## EXTRACT TO READ
Yesterday I was working hard. I was sitting on the couch for a lot of the day. I talked on the phone to a dear friend. At 10am I had a bath with rose petals, coconut and Epsom salts. I wrote in my journal, listened to sad music and fed myself sporadically. At one point I read a children’s book, out loud, to myself. Finally by sunset I had come to my senses enough to meditate formally. I sat on my cushion for twenty minutes before heading down the dusky inner city street to buy myself dinner.
Perhaps you’re wondering how I can call this work? My work was emotional processing. This is the work I am most committed to now. This is the work that our culture has ignored for too long, to our detriment. It is the work of the inner world. I feel particularly drawn to this work in winter. I used to push myself to achieve in the outer world, school and university semester dates meant that this was when I was required to push myself. I believe this disconnect from my inner self at the time when the season calls me to go inward was a major cause of my depression.
This week I was working with my deepest, most vulnerable and painful self. Access to this part of me, a part I haven’t seen close up for years, was gifted to me through a romantic breakup. This is the situation that I still struggle to love myself through. It becomes a mirror for other kinds of loss and grief in my life. Breakups have the power to ‘trigger’ me like nothing else and this was a big one. Even though the romance ended a couple of months ago it was re-activated last week by another kind of break up, ending my job as a teacher. Yesterday I was swept up in a wave of emotion that felt scary because I (whoever that is) was no longer in control.
I realized that my task for the day was to accept this lack of control. I accepted that that I couldn’t make myself feel happy or even balanced about this situation. I couldn’t make myself be the loving, compassionate person that I normally perceive myself to be. As I exchanged Facebook messages with my ex-boyfriend I wanted to access that part of me but couldn’t. Even though I could glimpse the bigger picture. Even though I knew that hurting him was not the answer.
Yesterday I seemed particularly unable to stop myself from falling into a black hole of pain. I think it began deep in my subconscious. I dreamed of tiny, vulnerable, neglected kittens. Waking up soon after 6am my thoughts continued along this vein and overwhelmed me before I was even out of bed.
I made it upstairs but was unable to sit down to the meditation practice that I normally do to begin my morning. Instead I sat on the couch and started to cry. By 7am the day’s work was well underway. I wrote down my dream and kept writing following a series of prompts to try to understand what was going on in my inner world. I could feel my child self clearly. I decided that I needed to nurture that part of myself.

## REQUIREMENT A
In the piece on emotional processing, how long did the writer sit on the cushion before going out to buy dinner?

## INPUT DATA
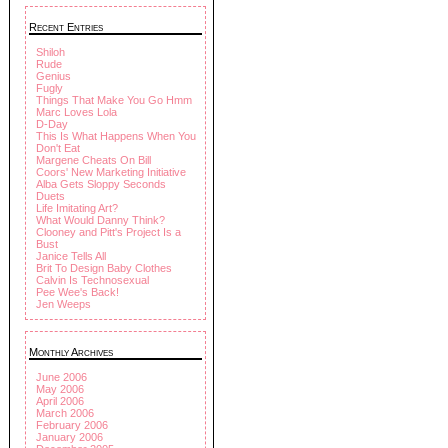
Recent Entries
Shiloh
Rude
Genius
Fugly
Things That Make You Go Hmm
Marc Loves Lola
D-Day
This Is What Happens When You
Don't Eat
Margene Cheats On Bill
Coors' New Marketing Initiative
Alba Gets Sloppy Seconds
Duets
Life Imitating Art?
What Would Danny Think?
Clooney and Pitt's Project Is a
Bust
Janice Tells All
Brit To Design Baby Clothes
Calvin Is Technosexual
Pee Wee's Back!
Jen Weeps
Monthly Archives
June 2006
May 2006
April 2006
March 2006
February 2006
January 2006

---

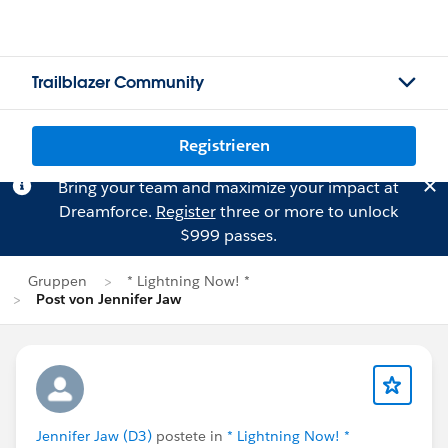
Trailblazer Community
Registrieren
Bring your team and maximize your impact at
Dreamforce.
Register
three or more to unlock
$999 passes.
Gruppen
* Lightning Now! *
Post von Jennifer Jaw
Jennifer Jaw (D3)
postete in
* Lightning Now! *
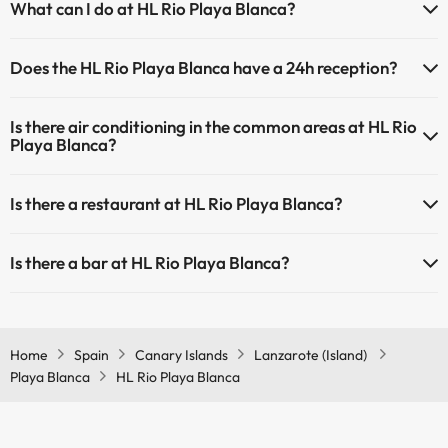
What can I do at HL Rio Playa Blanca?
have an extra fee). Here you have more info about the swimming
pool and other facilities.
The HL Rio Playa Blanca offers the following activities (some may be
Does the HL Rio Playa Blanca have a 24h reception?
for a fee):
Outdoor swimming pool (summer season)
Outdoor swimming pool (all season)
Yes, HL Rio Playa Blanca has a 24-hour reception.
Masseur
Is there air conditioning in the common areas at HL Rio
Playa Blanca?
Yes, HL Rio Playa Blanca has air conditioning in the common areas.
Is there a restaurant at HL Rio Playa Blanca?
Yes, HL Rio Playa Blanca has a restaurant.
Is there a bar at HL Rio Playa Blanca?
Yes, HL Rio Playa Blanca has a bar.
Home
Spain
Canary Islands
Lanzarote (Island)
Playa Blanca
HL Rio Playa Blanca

* * *

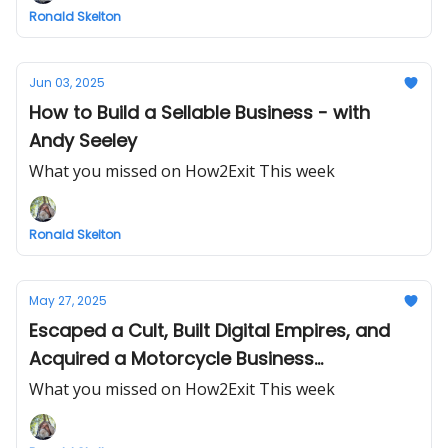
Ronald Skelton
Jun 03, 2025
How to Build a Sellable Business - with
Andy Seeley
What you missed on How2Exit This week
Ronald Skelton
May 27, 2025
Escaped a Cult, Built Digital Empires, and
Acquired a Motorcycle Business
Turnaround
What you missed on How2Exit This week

## REQUIREMENT B
Return the lines of the listing word for word, starting at the line that contains "Recent Entries" and ending at the line that contains "January 2006".

## ANSWER BOX A
Twenty minutes.

## ANSWER BOX B
Recent Entries
Shiloh
Rude
Genius
Fugly
Things That Make You Go Hmm
Marc Loves Lola
D-Day
This Is What Happens When You
Don't Eat
Margene Cheats On Bill
Coors' New Marketing Initiative
Alba Gets Sloppy Seconds
Duets
Life Imitating Art?
What Would Danny Think?
Clooney and Pitt's Project Is a
Bust
Janice Tells All
Brit To Design Baby Clothes
Calvin Is Technosexual
Pee Wee's Back!
Jen Weeps
Monthly Archives
June 2006
May 2006
April 2006
March 2006
February 2006
January 2006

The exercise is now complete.